§ Selected extract

If that doesn’t sound like enough of a sea-change in the relationship between central and local government, the department is about to start consulting on major changes to local government funding set out in the 2015 Spending Review. Under these changes councils will keep revenue from business rates, rather than handing it back to DCLG to be redistributed through grants, and Dawes tells CSW that the funding consultation presents “a really big opportunity to think about where local government can really make a difference in doing more”. 

Dawes’s background – in contrast to her predecessor Sir Bob Kerslake – is entirely in central government. She has spent most of her career at the Treasury, and, most recently, three years at the Cabinet Office. So what drew her to the communities department? “For me, DCLG’s just a really interesting department,” she replies. “It combines some of the biggest economic issues of the day: housing, devolution, and trying to increase growth... but it’s also very cross cutting in that it’s also about delivering services in a more integrated and joined up way around vulnerable people. What I love about my role at DCLG is that breadth of opportunity that we’ve got to make a difference.”

§ Material provided

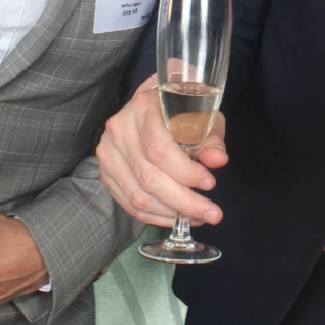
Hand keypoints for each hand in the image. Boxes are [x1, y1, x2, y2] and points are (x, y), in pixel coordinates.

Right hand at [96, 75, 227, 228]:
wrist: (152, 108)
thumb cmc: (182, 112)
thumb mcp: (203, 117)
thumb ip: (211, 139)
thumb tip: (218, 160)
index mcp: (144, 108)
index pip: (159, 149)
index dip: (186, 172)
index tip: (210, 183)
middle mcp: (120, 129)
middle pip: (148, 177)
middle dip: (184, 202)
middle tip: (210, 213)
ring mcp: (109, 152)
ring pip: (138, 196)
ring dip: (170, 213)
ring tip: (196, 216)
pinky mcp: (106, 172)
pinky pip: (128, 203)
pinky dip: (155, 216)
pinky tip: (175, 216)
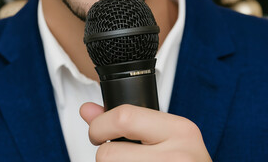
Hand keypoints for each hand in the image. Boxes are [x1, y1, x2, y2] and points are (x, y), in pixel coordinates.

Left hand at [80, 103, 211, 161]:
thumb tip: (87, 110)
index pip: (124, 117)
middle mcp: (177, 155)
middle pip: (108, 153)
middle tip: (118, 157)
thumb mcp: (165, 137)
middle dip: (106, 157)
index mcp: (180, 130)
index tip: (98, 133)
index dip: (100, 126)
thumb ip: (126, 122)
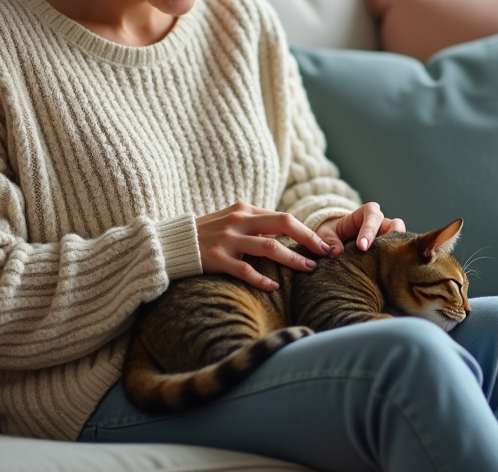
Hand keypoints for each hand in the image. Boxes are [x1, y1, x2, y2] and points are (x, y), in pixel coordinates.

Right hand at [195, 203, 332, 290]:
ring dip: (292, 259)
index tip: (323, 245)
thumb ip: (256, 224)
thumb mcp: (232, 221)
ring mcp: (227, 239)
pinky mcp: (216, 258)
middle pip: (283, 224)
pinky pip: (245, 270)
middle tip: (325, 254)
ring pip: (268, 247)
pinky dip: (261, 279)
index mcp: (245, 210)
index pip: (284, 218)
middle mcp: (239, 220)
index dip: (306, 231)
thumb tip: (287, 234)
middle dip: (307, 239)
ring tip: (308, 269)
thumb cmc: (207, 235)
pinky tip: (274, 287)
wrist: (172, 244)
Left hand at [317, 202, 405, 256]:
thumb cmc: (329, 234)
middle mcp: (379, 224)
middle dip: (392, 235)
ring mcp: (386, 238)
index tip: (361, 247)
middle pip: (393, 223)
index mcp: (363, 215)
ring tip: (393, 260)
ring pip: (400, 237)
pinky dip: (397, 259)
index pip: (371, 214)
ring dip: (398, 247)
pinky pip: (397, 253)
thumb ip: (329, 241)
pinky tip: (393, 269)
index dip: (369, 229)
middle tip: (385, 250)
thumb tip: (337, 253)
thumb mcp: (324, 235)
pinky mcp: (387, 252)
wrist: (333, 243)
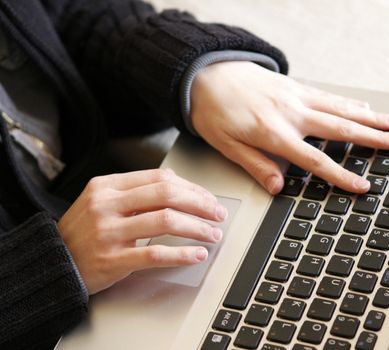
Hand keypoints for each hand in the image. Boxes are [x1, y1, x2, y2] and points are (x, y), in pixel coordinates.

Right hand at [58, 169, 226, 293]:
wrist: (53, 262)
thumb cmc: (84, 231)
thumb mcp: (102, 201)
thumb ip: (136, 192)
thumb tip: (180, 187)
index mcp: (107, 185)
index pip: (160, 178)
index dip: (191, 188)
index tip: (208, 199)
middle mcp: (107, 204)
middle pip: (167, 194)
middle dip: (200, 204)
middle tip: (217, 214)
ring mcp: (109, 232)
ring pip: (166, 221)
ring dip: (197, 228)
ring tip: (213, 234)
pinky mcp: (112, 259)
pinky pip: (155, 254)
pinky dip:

...

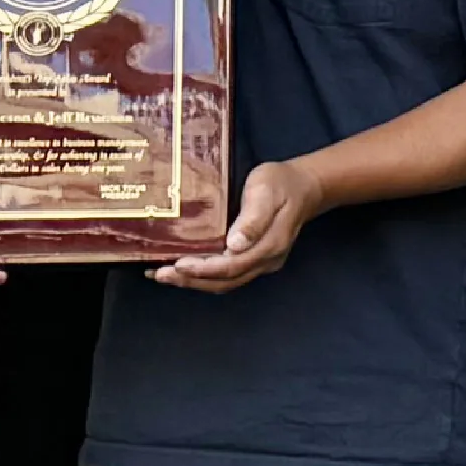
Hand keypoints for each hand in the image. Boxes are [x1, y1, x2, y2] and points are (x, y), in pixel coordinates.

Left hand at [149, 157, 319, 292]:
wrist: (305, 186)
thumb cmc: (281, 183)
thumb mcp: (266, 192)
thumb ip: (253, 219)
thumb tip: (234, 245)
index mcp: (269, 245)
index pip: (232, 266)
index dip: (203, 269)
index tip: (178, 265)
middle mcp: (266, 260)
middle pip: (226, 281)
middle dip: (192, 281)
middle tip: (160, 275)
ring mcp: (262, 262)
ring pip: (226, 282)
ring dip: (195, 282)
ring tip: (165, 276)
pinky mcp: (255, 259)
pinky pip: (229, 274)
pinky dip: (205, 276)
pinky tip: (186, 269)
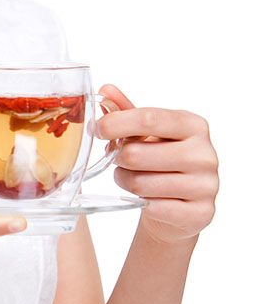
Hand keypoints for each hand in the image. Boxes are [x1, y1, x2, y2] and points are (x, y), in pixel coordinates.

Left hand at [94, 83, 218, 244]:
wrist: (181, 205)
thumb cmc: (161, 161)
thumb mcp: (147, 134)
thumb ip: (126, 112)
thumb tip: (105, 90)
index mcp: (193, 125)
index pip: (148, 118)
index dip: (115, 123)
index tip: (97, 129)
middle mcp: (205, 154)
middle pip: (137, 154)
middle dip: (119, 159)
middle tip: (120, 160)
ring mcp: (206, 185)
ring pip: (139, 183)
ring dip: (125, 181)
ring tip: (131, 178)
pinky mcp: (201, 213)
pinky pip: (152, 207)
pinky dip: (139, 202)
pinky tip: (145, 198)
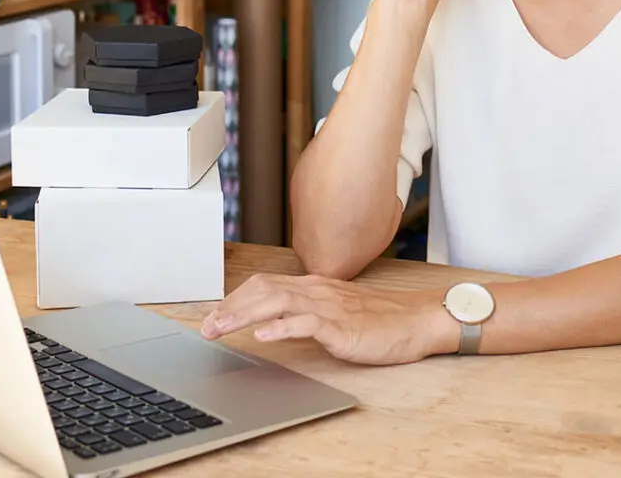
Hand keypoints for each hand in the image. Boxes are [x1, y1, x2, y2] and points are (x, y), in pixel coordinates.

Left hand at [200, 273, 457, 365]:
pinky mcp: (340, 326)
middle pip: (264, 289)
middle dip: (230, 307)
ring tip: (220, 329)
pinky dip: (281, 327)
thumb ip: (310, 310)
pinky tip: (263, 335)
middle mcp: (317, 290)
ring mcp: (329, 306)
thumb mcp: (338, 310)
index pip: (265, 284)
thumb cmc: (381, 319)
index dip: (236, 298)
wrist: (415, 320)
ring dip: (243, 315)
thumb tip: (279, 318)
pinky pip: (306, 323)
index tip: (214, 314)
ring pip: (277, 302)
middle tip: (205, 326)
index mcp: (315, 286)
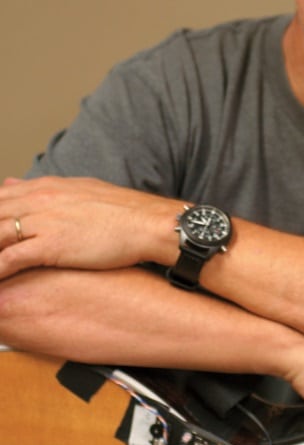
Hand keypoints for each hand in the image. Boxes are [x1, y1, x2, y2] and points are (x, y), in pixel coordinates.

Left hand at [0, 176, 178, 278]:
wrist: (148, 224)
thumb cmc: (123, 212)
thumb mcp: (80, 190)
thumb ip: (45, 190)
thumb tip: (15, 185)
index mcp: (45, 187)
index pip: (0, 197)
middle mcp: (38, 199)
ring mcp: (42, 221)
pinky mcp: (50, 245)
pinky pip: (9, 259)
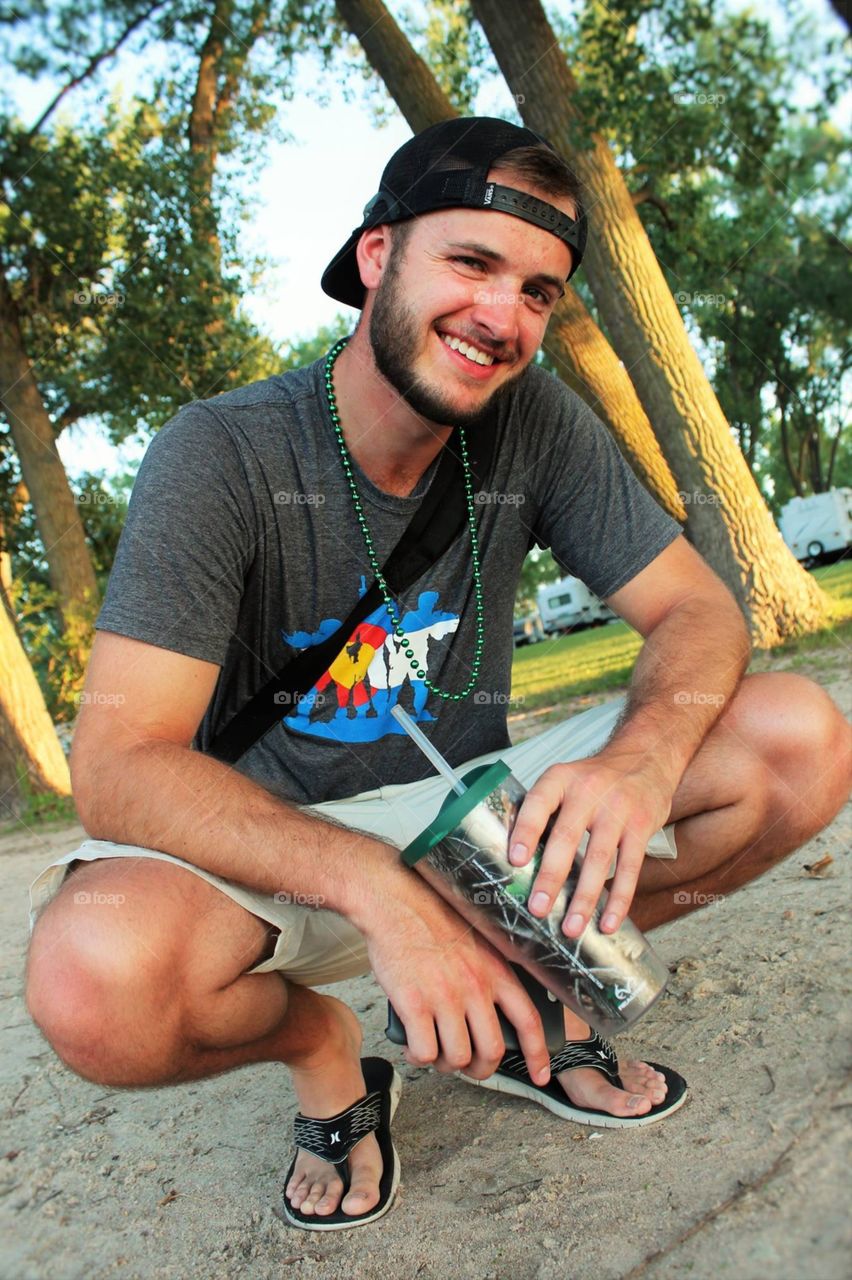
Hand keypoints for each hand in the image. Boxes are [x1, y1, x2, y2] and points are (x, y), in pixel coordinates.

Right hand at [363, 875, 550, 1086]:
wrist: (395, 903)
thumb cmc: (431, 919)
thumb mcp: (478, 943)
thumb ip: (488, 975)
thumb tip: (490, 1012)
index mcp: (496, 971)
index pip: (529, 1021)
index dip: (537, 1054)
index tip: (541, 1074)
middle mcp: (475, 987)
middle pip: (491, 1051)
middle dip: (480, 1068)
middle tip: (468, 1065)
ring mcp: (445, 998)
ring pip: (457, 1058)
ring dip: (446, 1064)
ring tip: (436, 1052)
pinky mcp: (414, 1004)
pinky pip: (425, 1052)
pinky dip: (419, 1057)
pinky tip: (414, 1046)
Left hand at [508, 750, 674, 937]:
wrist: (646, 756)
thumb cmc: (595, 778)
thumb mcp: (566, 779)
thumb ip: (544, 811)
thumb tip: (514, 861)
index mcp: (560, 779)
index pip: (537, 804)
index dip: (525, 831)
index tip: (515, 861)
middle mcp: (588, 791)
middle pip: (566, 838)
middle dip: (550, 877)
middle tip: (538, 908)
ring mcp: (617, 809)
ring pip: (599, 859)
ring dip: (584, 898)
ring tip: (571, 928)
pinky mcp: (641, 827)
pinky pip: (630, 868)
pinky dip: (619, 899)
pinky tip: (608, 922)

--

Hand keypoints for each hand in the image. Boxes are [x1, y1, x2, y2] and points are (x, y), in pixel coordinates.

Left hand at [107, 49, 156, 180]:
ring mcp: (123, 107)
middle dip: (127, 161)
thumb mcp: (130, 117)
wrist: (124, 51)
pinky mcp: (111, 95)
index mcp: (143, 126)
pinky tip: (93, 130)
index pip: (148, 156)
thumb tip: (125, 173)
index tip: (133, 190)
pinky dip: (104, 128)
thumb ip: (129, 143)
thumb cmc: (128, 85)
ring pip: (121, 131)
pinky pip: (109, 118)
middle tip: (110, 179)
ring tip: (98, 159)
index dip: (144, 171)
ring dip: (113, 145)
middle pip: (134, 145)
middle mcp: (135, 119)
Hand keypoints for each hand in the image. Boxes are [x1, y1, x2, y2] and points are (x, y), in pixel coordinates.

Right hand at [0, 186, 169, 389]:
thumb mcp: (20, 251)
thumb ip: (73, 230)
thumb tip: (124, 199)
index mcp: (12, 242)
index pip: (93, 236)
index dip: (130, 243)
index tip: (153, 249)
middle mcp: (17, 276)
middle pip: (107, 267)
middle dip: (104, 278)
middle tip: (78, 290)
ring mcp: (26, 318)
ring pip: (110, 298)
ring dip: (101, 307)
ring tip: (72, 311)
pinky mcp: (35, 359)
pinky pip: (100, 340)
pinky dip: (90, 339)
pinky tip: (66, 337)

§ Required work
1. Rewrite the paragraph of the article about Dawes that begins "Dawes’s background" in a shorter form, keeping its main facts.
2. In the article about Dawes, what will councils keep under the funding changes set out in the 2015 Spending Review?
3. Carry on the article about Dawes and the communities department from its last sentence.
The material comes from a separate source.

§ Answer list
1. Unlike her predecessor, Sir Bob Kerslake, Dawes has worked only in central government. She spent most of her career at the Treasury and, most recently, three years at the Cabinet Office. She says DCLG interests her because it combines major economic issues such as housing, devolution and growth with cross-cutting work on delivering more integrated services for vulnerable people. She values the breadth of opportunity the role gives her to make a difference.

2. They will keep revenue from business rates.

3.
Dawes sees a lot in common with her previous role at the Cabinet Office, where her job “was to try to help Whitehall to join up to deliver the government’s priorities”. At DCLG, she explains, a central focus of her work is “about joining up for local areas and for local people across Whitehall”. 

“I see great people from [different] departments who want to work more closely together and sometimes it’s about enabling that and supporting people who want to work differently in a system that can often...” she pauses, searching for the best way to discuss the challenges of the Whitehall machine before opting to simply describe her role as “supporting people who want to join up across boundaries”. 

“I know the kind of things that can get in the way,” she goes on. “Sometimes it’s just that we’ve set up a policy on a national level and it can be very hard to then delegate – devolve it to local areas. Sometimes it’s just that people are very busy delivering big national priorities and the more devolved agenda is never anybody’s priority.” 

It is, however, DCLG’s priority, so much of the department’s work is what Dawes describes as “supporting people to do the right thing”. When talking about how her department works with partners both in and outside of government, Dawes’s language is that of soft power and influence: they facilitate conversations; they ask big questions; they work together to come up with solutions.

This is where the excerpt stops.